***** Passage provided *****

An effective flux scheme for hypersonic heating prediction of re-entry vehicles. (English) Zbl 1410.76265
Summary: In this article, an effective computational method called TVM is proposed for the hypersonic heating prediction of the re-entry vehicles. Aiming at resolving the boundary layer accurately, the method adopts the splitting manner of the Toro and Vazquez’s splitting procedure with an improved low-dissipation modification. Also, the method is robust against the shock anomaly in hypersonic flows. The detailed construction of the scheme is presented, and a series of testcases are conducted to validate the performance of the newly developed scheme. Finally, the scheme is applied to the simulation of the hypersonic re-entry vehicles. Numerical results show its high performance in the prediction of the re-entry vehicles hypersonic heating load compared to traditional methods.

***** Provided records *****

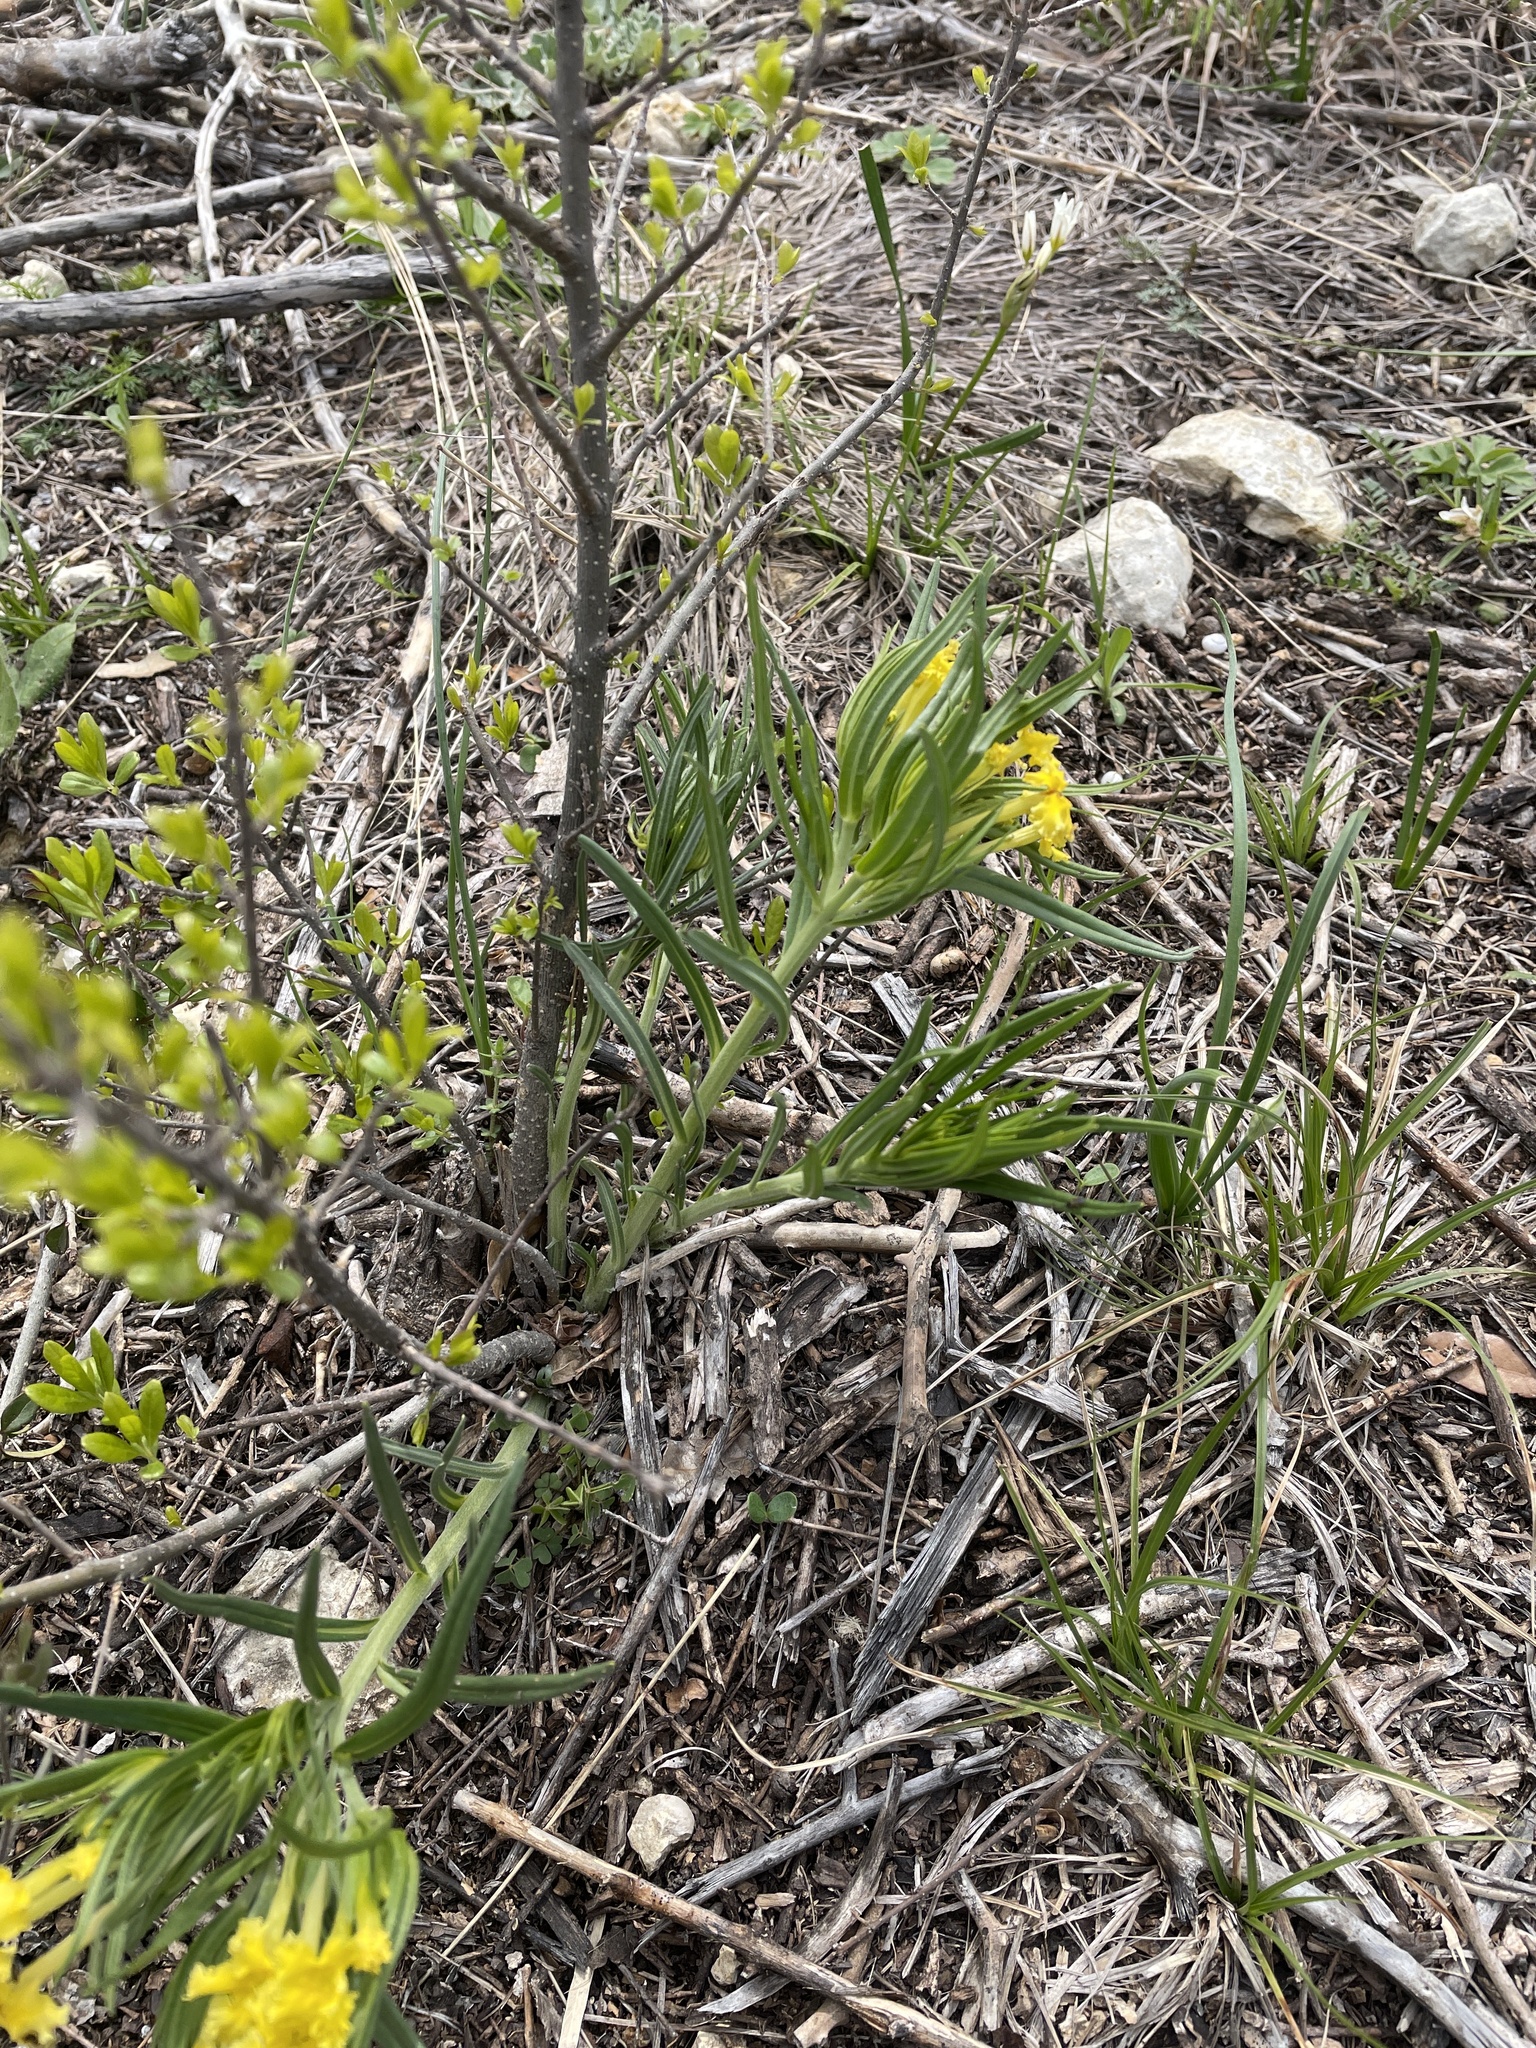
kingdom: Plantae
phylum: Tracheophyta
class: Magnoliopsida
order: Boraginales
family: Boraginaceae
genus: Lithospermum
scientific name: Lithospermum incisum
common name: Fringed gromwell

*****
***** Provided records *****

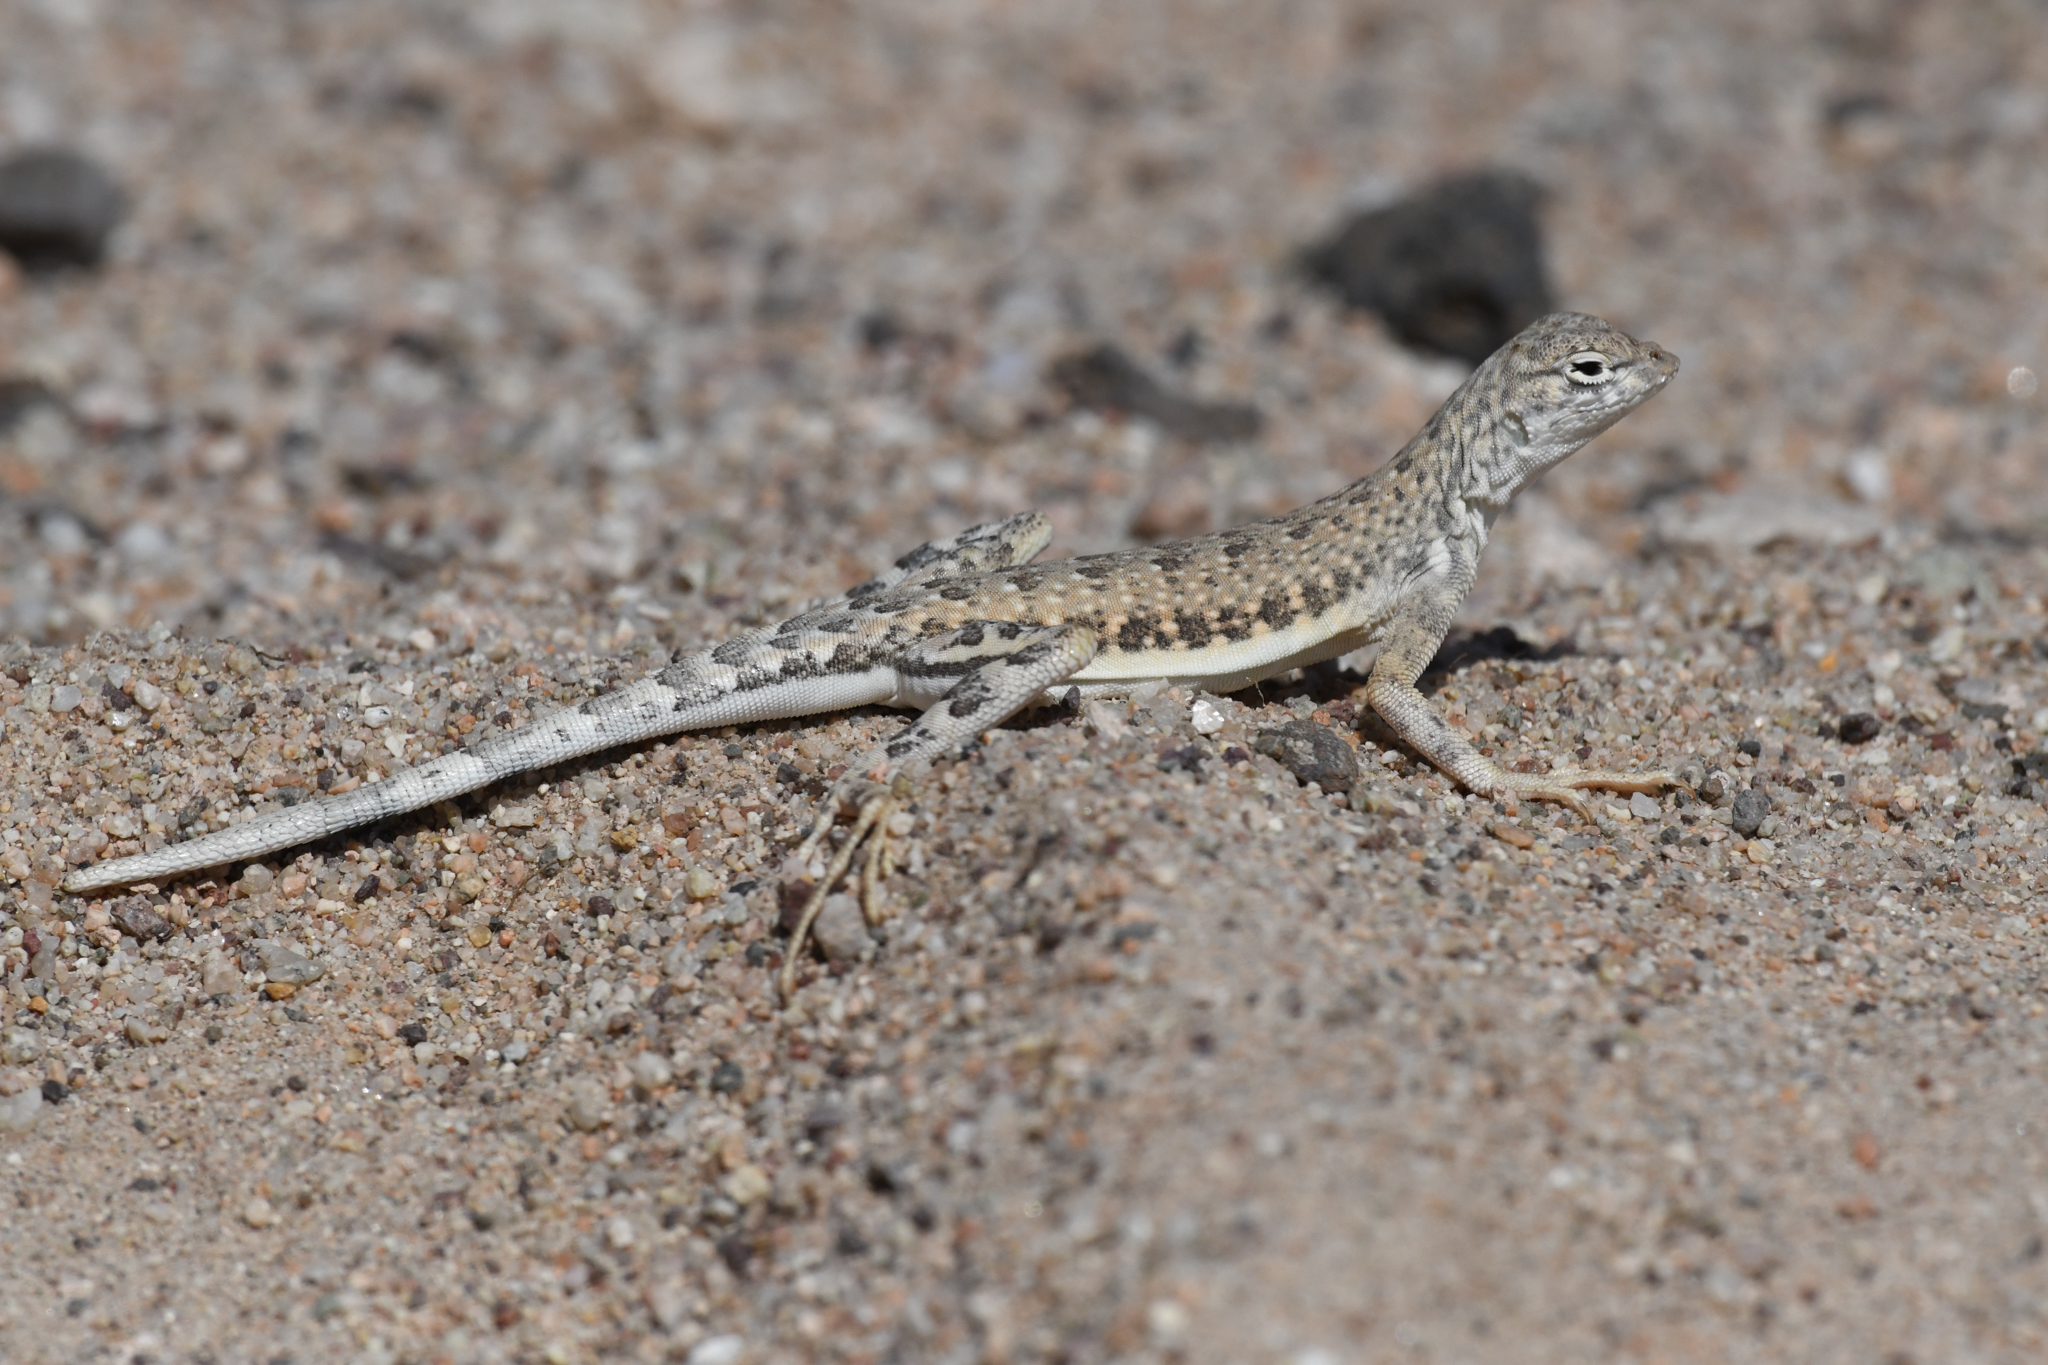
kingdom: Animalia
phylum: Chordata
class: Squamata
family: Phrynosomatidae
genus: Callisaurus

*****

Required work. In the summary of the hypersonic heating article, whose splitting procedure does the TVM method adopt? The records are separate material and have no connection to the text.

Correct output. It adopts Toro and Vazquez's splitting procedure.